Task item: Retype everything in the op-ed on military action against Iraq from "The case for military action is" down to "of mass destruction.", keeping every word and punctuation mark unchanged.

Segment Start: Excerpt to read

The Case for Military Action
Colin Powell is "going the last mile" at the U.N. tomorrow.

by JAMES A. BAKER III
Tuesday, February 4, 2003 12:01 A.M. EST

The argument for disarming Iraq by force has become conclusive. In his report to the Security Council, chief U.N. weapons inspector Hans Blix made clear--even if the words were never used--that Iraq is in material breach of Security Council Resolution 1441. In that resolution, the council unanimously ordered Baghdad to do three things: cooperate, disclose and disarm. The Blix report showed that Iraq has defied the U.N. on all three counts.

Iraq's efforts to develop weapons of mass destruction and the potential for their proliferation represent a serious threat to international peace and security. That threat cannot be countered by containment, which has been tried for 12 years and has failed. On Tuesday, the president was eloquent on Saddam Hussein's intransigence: "Nothing to date has restrained him from his pursuit of these weapons--not economic sanctions, not isolation from the civilized world, not even cruise-missile strikes on his military facilities."

The case for military action is therefore compelling. It cannot be deferred indefinitely as Iraq continues to play its cat-and-mouse game with U.N. inspectors. Nor can it be held hostage to lowest-common-denominator consensus in the Security Council. Yet the administration is absolutely right in going the last mile and sending Secretary of State Colin Powell to consult again with the Security Council and lay out, commensurate with protection of intelligence assets, further evidence of Saddam's efforts to acquire weapons of mass destruction.

Segment End: Excerpt to read
Segment Start: Data block

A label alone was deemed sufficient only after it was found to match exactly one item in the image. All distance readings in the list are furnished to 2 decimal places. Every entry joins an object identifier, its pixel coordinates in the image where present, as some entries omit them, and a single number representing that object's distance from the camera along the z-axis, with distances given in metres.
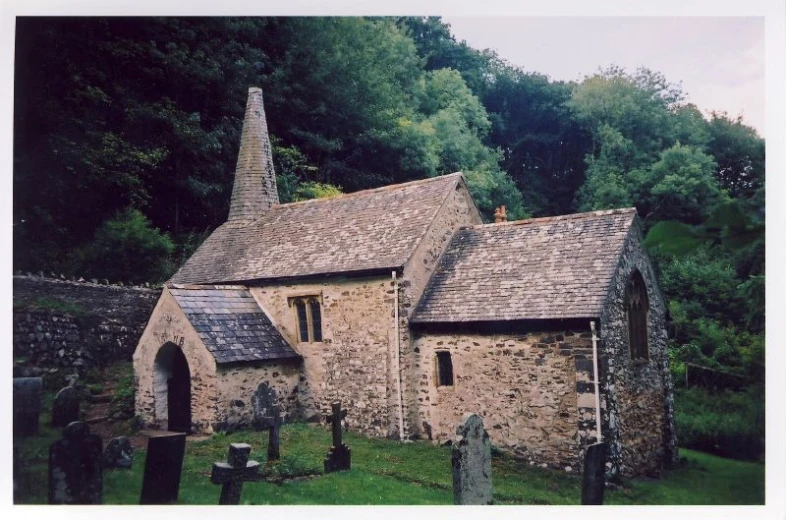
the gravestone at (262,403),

Segment End: Data block

Response to the exercise:
The case for military action is therefore compelling. It cannot be deferred indefinitely as Iraq continues to play its cat-and-mouse game with U.N. inspectors. Nor can it be held hostage to lowest-common-denominator consensus in the Security Council. Yet the administration is absolutely right in going the last mile and sending Secretary of State Colin Powell to consult again with the Security Council and lay out, commensurate with protection of intelligence assets, further evidence of Saddam's efforts to acquire weapons of mass destruction.